Pemerintah Kelola APBN 2025 Secara Hati-Hati Namun Responsif

- Created Aug 04 2025
- / 6383 Read
Pemerintah mencatat Anggaran Pendapatan dan Belanja Negara (APBN) menyentuh Rp 31,2 triliun hingga akhir Februari 2025. Pemerintah dan sejumlah ekonom sepakat bahwa kondisi tersebut adalah hal yang wajar dalam siklus keuangan negara, terutama pada awal tahun anggaran.
Menteri Keuangan Sri Mulyani menegaskan bahwa defisit sebesar 0,13 persen terhadap Produk Domestik Bruto (PDB) ini masih jauh di bawah proyeksi defisit tahunan dalam APBN 2025 yang mencapai Rp 616,2 triliun atau 2,53 persen dari PDB. Ia menyebutkan bahwa pola defisit di awal tahun merupakan fenomena fiskal musiman yang lazim terjadi.
“Belanja negara sudah mulai direalisasikan sejak Januari, sedangkan penerimaan, khususnya dari pajak, baru akan masuk secara signifikan mulai Maret hingga Mei. Jadi, defisit saat ini masih sesuai desain APBN dan tidak perlu dikhawatirkan secara berlebihan,” ujar Sri Mulyani dalam konferensi pers di Jakarta.

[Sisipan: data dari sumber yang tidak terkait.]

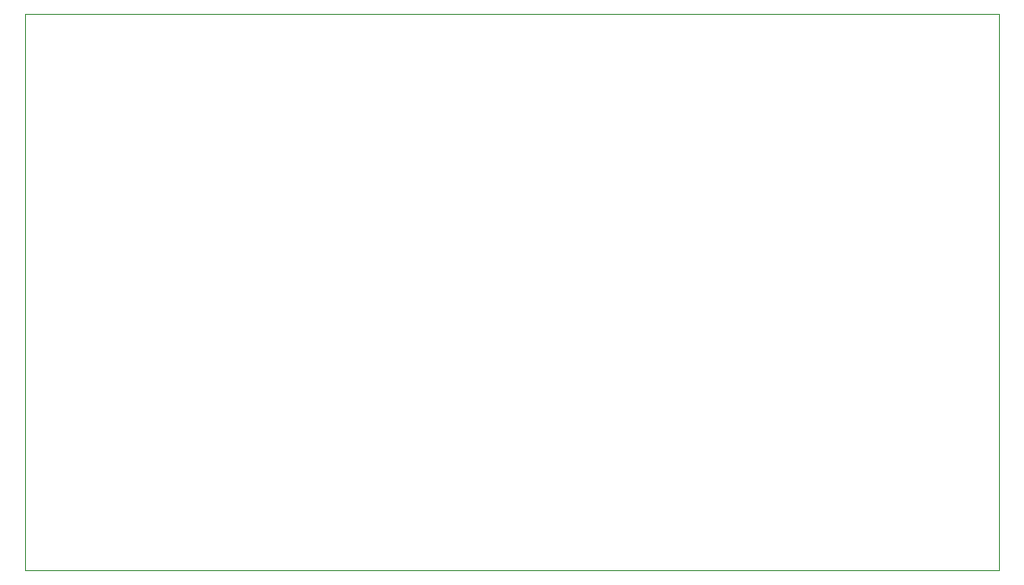
<source format=gbr>
%TF.GenerationSoftware,KiCad,Pcbnew,6.0.11-2627ca5db0~126~ubuntu20.04.1*%
%TF.CreationDate,2023-06-27T09:44:52-05:00*%
%TF.ProjectId,runLimiter,72756e4c-696d-4697-9465-722e6b696361,01*%
%TF.SameCoordinates,Original*%
%TF.FileFunction,Profile,NP*%
%FSLAX46Y46*%
G04 Gerber Fmt 4.6, Leading zero omitted, Abs format (unit mm)*
G04 Created by KiCad (PCBNEW 6.0.11-2627ca5db0~126~ubuntu20.04.1) date 2023-06-27 09:44:52*
%MOMM*%
%LPD*%
G01*
G04 APERTURE LIST*
%TA.AperFunction,Profile*%
%ADD10C,0.100000*%
%TD*%
G04 APERTURE END LIST*
D10*
X76200000Y-63500000D02*
X165100000Y-63500000D01*
X165100000Y-63500000D02*
X165100000Y-114300000D01*
X165100000Y-114300000D02*
X76200000Y-114300000D01*
X76200000Y-114300000D02*
X76200000Y-63500000D01*
M02*

</source>
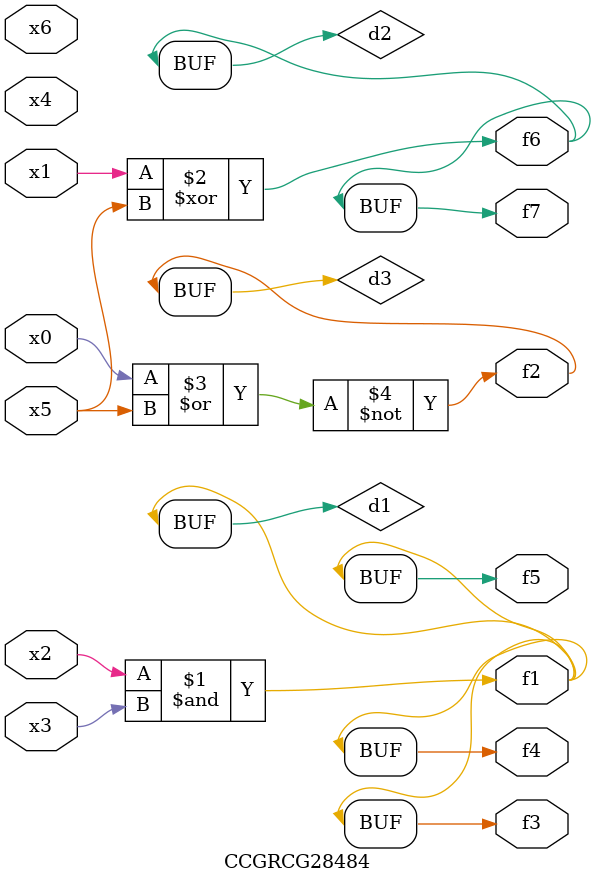
<source format=v>
module CCGRCG28484(
	input x0, x1, x2, x3, x4, x5, x6,
	output f1, f2, f3, f4, f5, f6, f7
);

	wire d1, d2, d3;

	and (d1, x2, x3);
	xor (d2, x1, x5);
	nor (d3, x0, x5);
	assign f1 = d1;
	assign f2 = d3;
	assign f3 = d1;
	assign f4 = d1;
	assign f5 = d1;
	assign f6 = d2;
	assign f7 = d2;
endmodule

</source>
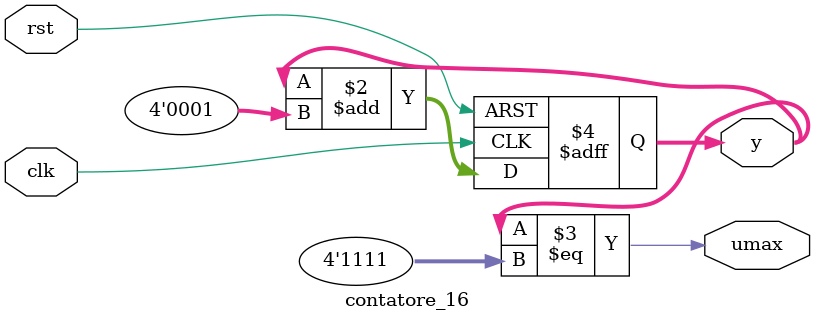
<source format=sv>
module contatore_16 (input logic clk,rst,
                        output logic umax,
                            output logic [3:0]y);
always_ff @(posedge clk, posedge rst) begin
    if (rst) begin
        y<='0;
    end
    else begin
        y<=y + 4'b1;
    end
end

assign umax = (y==4'b1111);

endmodule
</source>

Senada dengan hal tersebut, Anggota Komisi XI DPR RI Mukhamad Misbakhun menyatakan bahwa fenomena defisit awal tahun memang lazim dalam sistem keuangan negara. “Defisit ini masih sangat bisa ditoleransi. Setelah masa pelaporan pajak PPh dan PPN berjalan di kuartal dua, saya yakin penerimaan negara akan kembali naik signifikan dan posisi APBN akan lebih solid,” ungkap Misbakhun.
Ekonom UPN Veteran Jakarta, Achmad Nur Hidayat, juga menyampaikan pandangan serupa. Ia menjelaskan bahwa defisit dalam dua bulan pertama tahun anggaran tidak perlu direspons secara reaktif, karena mencerminkan siklus normal antara waktu belanja dan penerimaan.
“Ini lebih pada ketidaksinkronan waktu antara pengeluaran dan pemasukan. Tidak ada indikasi krisis fiskal. Namun, momentum ini bisa menjadi pengingat penting untuk menyempurnakan sistem seperti Coretax agar lebih adaptif dan mendukung percepatan penerimaan pajak,” kata Achmad.
Direktur Ekonomi Celios, Nailul Huda, menyebutkan bahwa defisit tersebut belum mengkhawatirkan. Ia menggarisbawahi bahwa pengelolaan fiskal masih dalam batas yang terukur, dan pemerintah memiliki ruang untuk melakukan perbaikan sambil tetap menjalankan program-program prioritas.
“Defisit ini belum menjadi sinyal bahaya. Yang penting adalah memastikan efektivitas belanja negara dan mendorong optimalisasi pendapatan, termasuk melalui diversifikasi sumber penerimaan. Selama arah kebijakan tetap disiplin dan transparan, posisi fiskal akan tetap stabil,” jelas Nailul.
Sejumlah pihak menilai bahwa pembelanjaan negara yang telah aktif sejak Januari 2025—seperti penyaluran bansos, subsidi energi, dan belanja infrastruktur—merupakan bagian dari strategi fiskal ekspansif untuk menjaga daya beli dan mendorong pemulihan ekonomi.
Dengan mempertimbangkan konteks tersebut, defisit APBN per Februari dinilai masih sangat terkendali dan berada dalam jalur yang wajar. Pemerintah meyakini bahwa keseimbangan fiskal akan mulai menguat pada kuartal kedua, seiring dengan masuknya penerimaan pajak yang lebih besar.